Yangyang Wang,Wengang Zhang,Weidong Chen,Chang Chen
DOI: https://doi.org/10.3390/rs16071150
IF: 5
2024-03-27
Remote Sensing
Abstract:Land cover classification using high-resolution Polarimetric Synthetic Aperture Radar (PolSAR) images obtained from satellites is a challenging task. While deep learning algorithms have been extensively studied for PolSAR image land cover classification, the performance is severely constrained due to the scarcity of labeled PolSAR samples and the limited domain acceptance of models. Recently, the emergence of the Segment Anything Model (SAM) based on the vision transformer (VIT) model has brought about a revolution in the study of specific downstream tasks in computer vision. Benefiting from its millions of parameters and extensive training datasets, SAM demonstrates powerful capabilities in extracting semantic information and generalization. To this end, we propose a dual-stream feature extraction network based on SAM, i.e., BSDSNet. We change the image encoder part of SAM to a dual stream, where the ConvNext image encoder is utilized to extract local information and the VIT image encoder is used to extract global information. BSDSNet achieves an in-depth exploration of semantic and spatial information in PolSAR images. Additionally, to facilitate a fine-grained amalgamation of information, the SA-Gate module is employed to integrate local–global information. Compared to previous deep learning models, BSDSNet's impressive ability to represent features is akin to a versatile receptive field, making it well suited for classifying PolSAR images across various resolutions. Comprehensive evaluations indicate that BSDSNet achieves excellent results in qualitative and quantitative evaluation when performing classification tasks on the AIR-PolSAR-Seg dataset and the WHU-OPT-SAR dataset. Compared to the suboptimal results, our method improves the Kappa metric by 3.68% and 0.44% on the AIR-PolSAR-Seg dataset and the WHU-OPT-SAR dataset, respectively.
environmental sciences,imaging science & photographic technology,remote sensing,geosciences, multidisciplinary
What problem does this paper attempt to address?
This paper proposes a new approach to solve the land cover classification problem in Synthetic Aperture Radar (SAR) using the Visual Transformer model.

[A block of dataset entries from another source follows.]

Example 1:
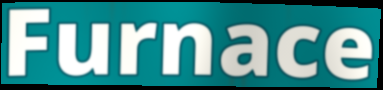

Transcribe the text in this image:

Furnace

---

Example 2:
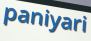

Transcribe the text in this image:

paniyari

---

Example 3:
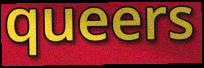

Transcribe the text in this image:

queers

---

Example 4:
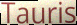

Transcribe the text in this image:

Tauris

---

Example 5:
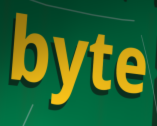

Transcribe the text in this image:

byteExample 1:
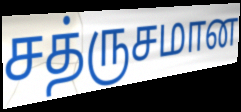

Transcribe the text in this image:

சத்ருசமான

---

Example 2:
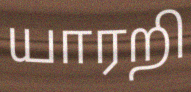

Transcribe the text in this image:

யாரறி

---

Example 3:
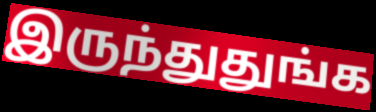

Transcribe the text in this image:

இருந்துதுங்க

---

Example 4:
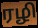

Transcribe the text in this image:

ரழி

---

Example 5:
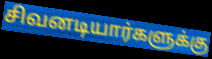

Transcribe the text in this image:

சிவனடியார்களுக்கு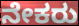
ನೇಕರುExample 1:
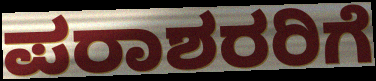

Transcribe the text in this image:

ಪರಾಶರರಿಗೆ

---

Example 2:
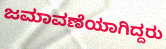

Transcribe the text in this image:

ಜಮಾವಣೆಯಾಗಿದ್ದರು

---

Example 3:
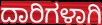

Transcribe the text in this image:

ದಾರಿಗಳಾಗಿ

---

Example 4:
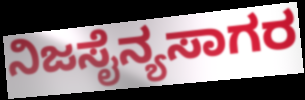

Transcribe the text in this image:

ನಿಜಸೈನ್ಯಸಾಗರ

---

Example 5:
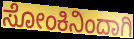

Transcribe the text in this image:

ಸೋಂಕಿನಿಂದಾಗಿ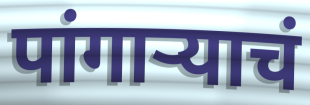
पांगाऱ्याचंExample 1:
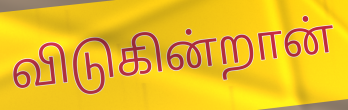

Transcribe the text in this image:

விடுகின்றான்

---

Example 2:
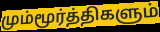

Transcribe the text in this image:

மும்மூர்த்திகளும்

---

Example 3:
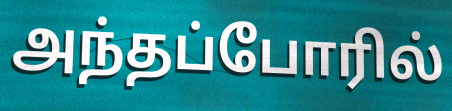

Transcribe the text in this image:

அந்தப்போரில்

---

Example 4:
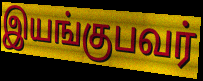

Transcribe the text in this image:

இயங்குபவர்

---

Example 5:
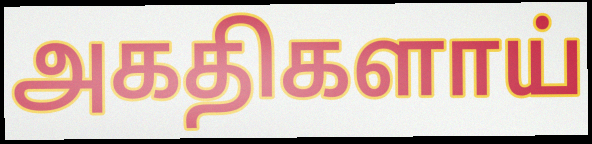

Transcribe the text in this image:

அகதிகளாய்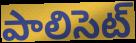
పాలిసెట్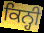
ਕਿਨ੍ਹੀ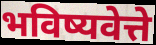
भविष्यवेत्ते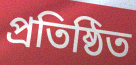
প্রতিষ্ঠিত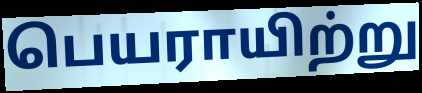
பெயராயிற்று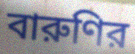
বারুণির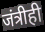
जंत्रीही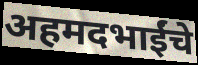
अहमदभाईंचेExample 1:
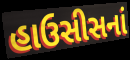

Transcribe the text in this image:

હાઉસીસનાં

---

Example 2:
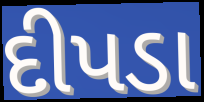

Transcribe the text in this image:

દીપડા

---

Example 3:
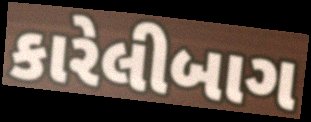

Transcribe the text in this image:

કારેલીબાગ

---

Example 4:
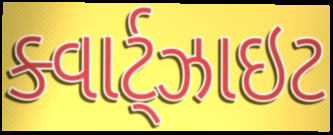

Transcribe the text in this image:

ક્વાર્ટ્ઝાઇટ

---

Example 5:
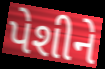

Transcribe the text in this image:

પેશીને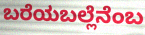
ಬರೆಯಬಲ್ಲೆನೆಂಬ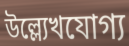
উল্ল্যেখযোগ্য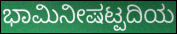
ಭಾಮಿನೀಷಟ್ಪದಿಯ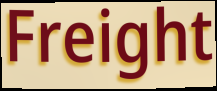
Freight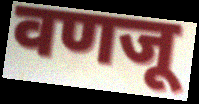
वणजूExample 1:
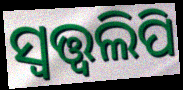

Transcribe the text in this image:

ସ୍ୱତ୍ତ୍ୱଲିପି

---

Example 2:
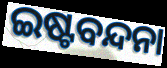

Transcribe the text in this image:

ଇଷ୍ଟବନ୍ଦନା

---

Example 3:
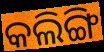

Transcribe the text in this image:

କଲିଙ୍ଗି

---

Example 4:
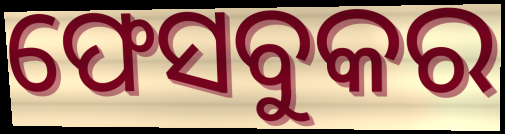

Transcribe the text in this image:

ଫେସବୁକର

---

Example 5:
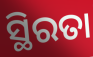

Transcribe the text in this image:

ସ୍ଥିରତା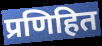
प्रणिहित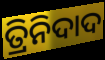
ତ୍ରିନିଦାଦ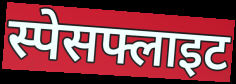
स्पेसफ्लाइट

In the analysis of high-resolution polarized SAR images, traditional deep learning algorithms are limited in land cover classification due to the scarcity of annotated samples and the limitations of the models. The paper introduces a Segment Anything Model (SAM) based on the Visual Transformer model and proposes a dual-stream feature extraction network called BSDSNet. BSDSNet modifies the image encoder part of SAM, using ConvNext to extract local information and VIT to extract global information, in order to explore semantic and spatial information in SAR images. To refine the fusion of information, the paper also applies the SA-Gate module to integrate local-global information. Compared to traditional and deep learning methods, BSDSNet has stronger feature representation ability and is suitable for SAR image classification at different resolutions. Evaluation on the AIR-PolSAR-Seg and WHU-OPT-SAR datasets shows that BSDSNet achieves excellent results in qualitative and quantitative evaluation, with an improvement of 3.68% and 0.44% in the Kappa index compared to the second-best results, respectively. In summary, the main contribution of the paper is the design of a dual-stream network that combines local and global information to improve the land cover classification performance of SAR images.